They talked a little further, but it seemed clear that Mrs Richards could be of little assistance to them in their search for the murderer.
She knew nothing at all of her mother's life or business relations.
Having elicited the name of the hotel at which she was staying, Poirot and Fournier took leave of her.
"You are disappointed, mon vieux," said Fournier. "You have some idea in your brain about this girl?
Did you suspect that she might be an impostor?
Or do you, in fact, still suspect that she is an impostor?"
Poirot shook his head in a discouraged manner.
"No, I do not think she is an impostor.
Her proofs of identity sound genuine enough.
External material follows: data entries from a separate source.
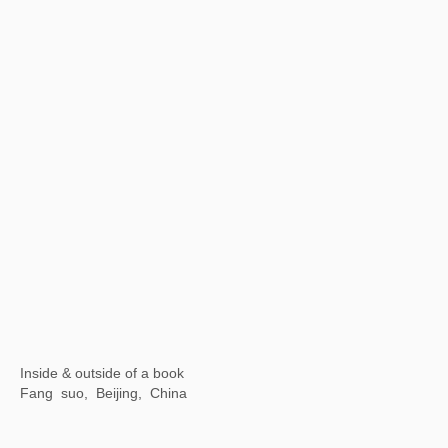
【Now exhibiting】The Contemporary Logic of "Streams, Mountains and Qingyuan" : Contemporary Ink Lecture Series
Wuhan Art Museum, China
【Now exhibiting】Illusive Masks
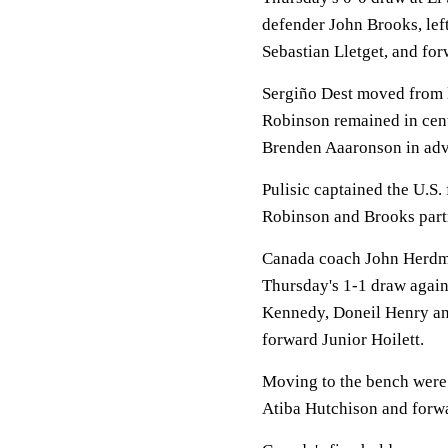
defender John Brooks, lef
Sebastian Lletget, and fo
Sergiño Dest moved from le
Robinson remained in cent
Brenden Aaaronson in adv
Pulisic captained the U.S.
Robinson and Brooks partne
Canada coach John Herdma
Thursday's 1-1 draw again
Kennedy, Doneil Henry a
forward Junior Hoilett.
Moving to the bench were 
Atiba Hutchison and forw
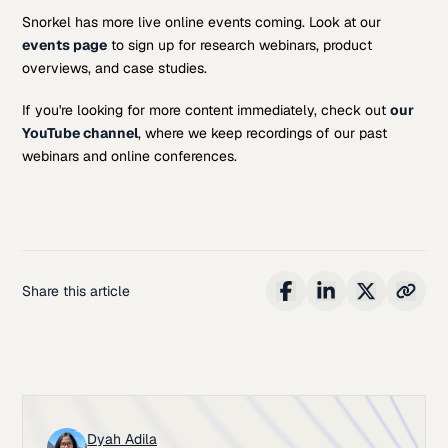
Snorkel has more live online events coming. Look at our
events page
to sign up for research webinars, product
overviews, and case studies.
If you're looking for more content immediately, check out
our
YouTube channel
, where we keep recordings of our past
webinars and online conferences.
Share this article
Dyah Adila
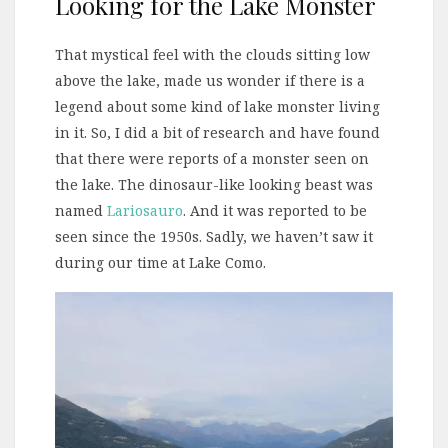
Looking for the Lake Monster
That mystical feel with the clouds sitting low
above the lake, made us wonder if there is a
legend about some kind of lake monster living
in it. So, I did a bit of research and have found
that there were reports of a monster seen on
the lake. The dinosaur-like looking beast was
named
Lariosauro
. And it was reported to be
seen since the 1950s. Sadly, we haven’t saw it
during our time at Lake Como.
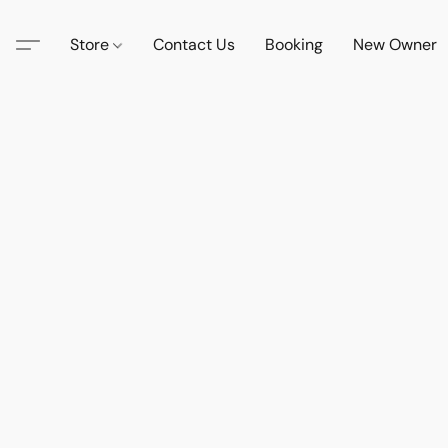
Store
Contact Us
Booking
New Owner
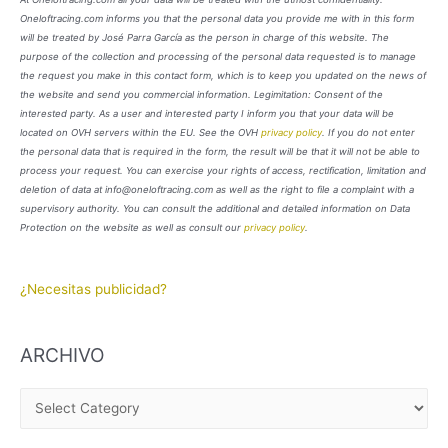
Oneloftracing.com informs you that the personal data you provide me with in this form
will be treated by José Parra García as the person in charge of this website. The
purpose of the collection and processing of the personal data requested is to manage
the request you make in this contact form, which is to keep you updated on the news of
the website and send you commercial information. Legimitation: Consent of the
interested party. As a user and interested party I inform you that your data will be
located on OVH servers within the EU. See the OVH
privacy policy
. If you do not enter
the personal data that is required in the form, the result will be that it will not be able to
process your request. You can exercise your rights of access, rectification, limitation and
deletion of data at info@oneloftracing.com as well as the right to file a complaint with a
supervisory authority. You can consult the additional and detailed information on Data
Protection on the website as well as consult our
privacy policy
.
¿Necesitas publicidad?
ARCHIVO
A
R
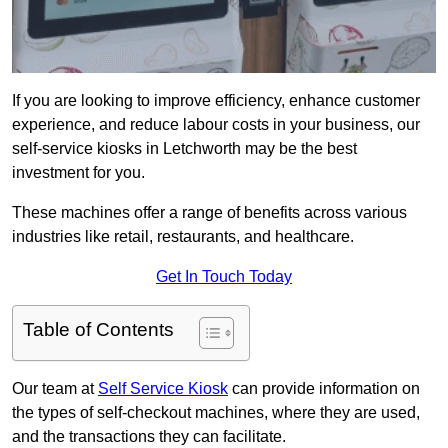
If you are looking to improve efficiency, enhance customer
experience, and reduce labour costs in your business, our
self-service kiosks in Letchworth may be the best
investment for you.
These machines offer a range of benefits across various
industries like retail, restaurants, and healthcare.
Get In Touch Today
Table of Contents
Our team at
Self Service Kiosk
can provide information on
the types of self-checkout machines, where they are used,
and the transactions they can facilitate.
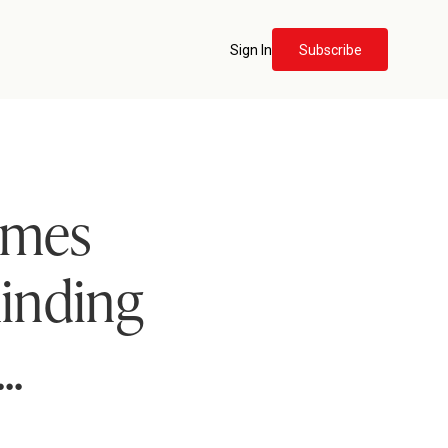
Sign In
Subscribe
imes
minding
..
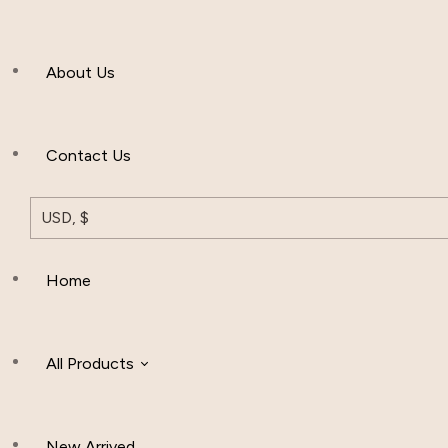
Men’s Clothing
About Us
Muslim Hat
Others
Contact Us
USD, $
Home
All Products
New Arrived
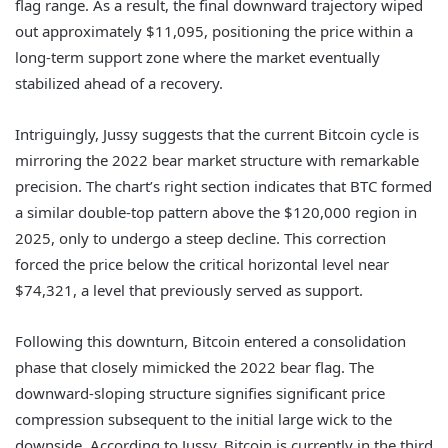
flag range. As a result, the final downward trajectory wiped
out approximately $11,095, positioning the price within a
long-term support zone where the market eventually
stabilized ahead of a recovery.
Intriguingly, Jussy suggests that the current Bitcoin cycle is
mirroring the 2022 bear market structure with remarkable
precision. The chart’s right section indicates that BTC formed
a similar double-top pattern above the $120,000 region in
2025, only to undergo a steep decline. This correction
forced the price below the critical horizontal level near
$74,321, a level that previously served as support.
Following this downturn, Bitcoin entered a consolidation
phase that closely mimicked the 2022 bear flag. The
downward-sloping structure signifies significant price
compression subsequent to the initial large wick to the
downside. According to Jussy, Bitcoin is currently in the third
It is odd, though; I feel that I have either seen her before, or that she reminds me of someone." "A likeness to the dead woman?" suggested Fournier doubtfully. "Surely not." "No, it is not that. I wish I could remember what it was. I am sure her face reminds me of someone."
Fournier looked at him curiously.
"You have always, I think, been intrigued by the missing daughter."
"Naturally," said Poirot, his eyebrows rising a little. "Of all the people who may or may not benefit by Giselle's death, this young woman does benefit very definitely in hard cash."
"True, but does that get us anywhere?"
Poirot did not answer for a minute or two. He was following the train of his own thoughts.
He said at last: "My friend, a very large fortune passes to this girl.
Do you wonder that, from the beginning, I speculated as to her being implicated?
There were three women on that plane.
One of them. Miss Venetia Kerr, was of well-known and authenticated family.
But the other two?
Ever since Elise Grandier advanced the theory that the father of Madame Giselle's child was an Englishman, I have kept it in my mind that one of the two other women might conceivably be this daughter.
They were both of approximately the right age.
Lady Horbury was a chorus girl whose antecedents were somewhat obscure and who acted under a stage name.
Miss Jane Grey, as she once told me, had been brought up in an orphanage."
"Ah-ha!" said the Frenchman.
"So that is the way your mind has been running? Our friend Japp would say that you were being overingenious."
"It is true that he always accuses me of preferring to make things difficult." "You see?"
"But as a matter of fact, it is not true.
I proceed always in the simplest manner imaginable!
And I never refuse to accept facts."
"But you are disappointed?
You expected more from this Anne Morisot?"
They were just entering Poirot's hotel. An object lying on me reception desk recalled Fournier's mind to something Poirot had said earlier in the morning.
"I have not thanked you," he said, "for drawing my attention to the error I had committed. I noted the two cigarette holders of Lady Horbury and the Kurdish pipes of the Duponts. I was unpardonable on my part to have forgotten the flute of Doctor Bryant.
Though I do not seriously suspect him."
"You do not?"
"No. He does not strike me as the kind of man to -"
He stopped.
The man standing at the reception desk talking to the clerk turned, his hand on the flute case.
His glance fell on Poirot and his face lit up in grave recognition.
Poirot went forward; Fournier discreetly withdrew into the background. As well that Bryant should not see him.
"Doctor Bryant," said Poirot, bowing.
"M. Poirot."
They shook hands.
A woman who had been standing near Bryant moved away toward the lift.
Poirot sent just a fleeting glance after her.
He said: "Well, M. le docteur, are your patients managing to do without you for a little?"
Doctor Bryant smiled - that melancholy attractive smile that the other remembered so well.
He looked tired, but strangely peaceful.
"I have no patients now," he said. Then moving toward a little table, he said: "A glass of sherry, M. Poirot? Or some other aperitif?"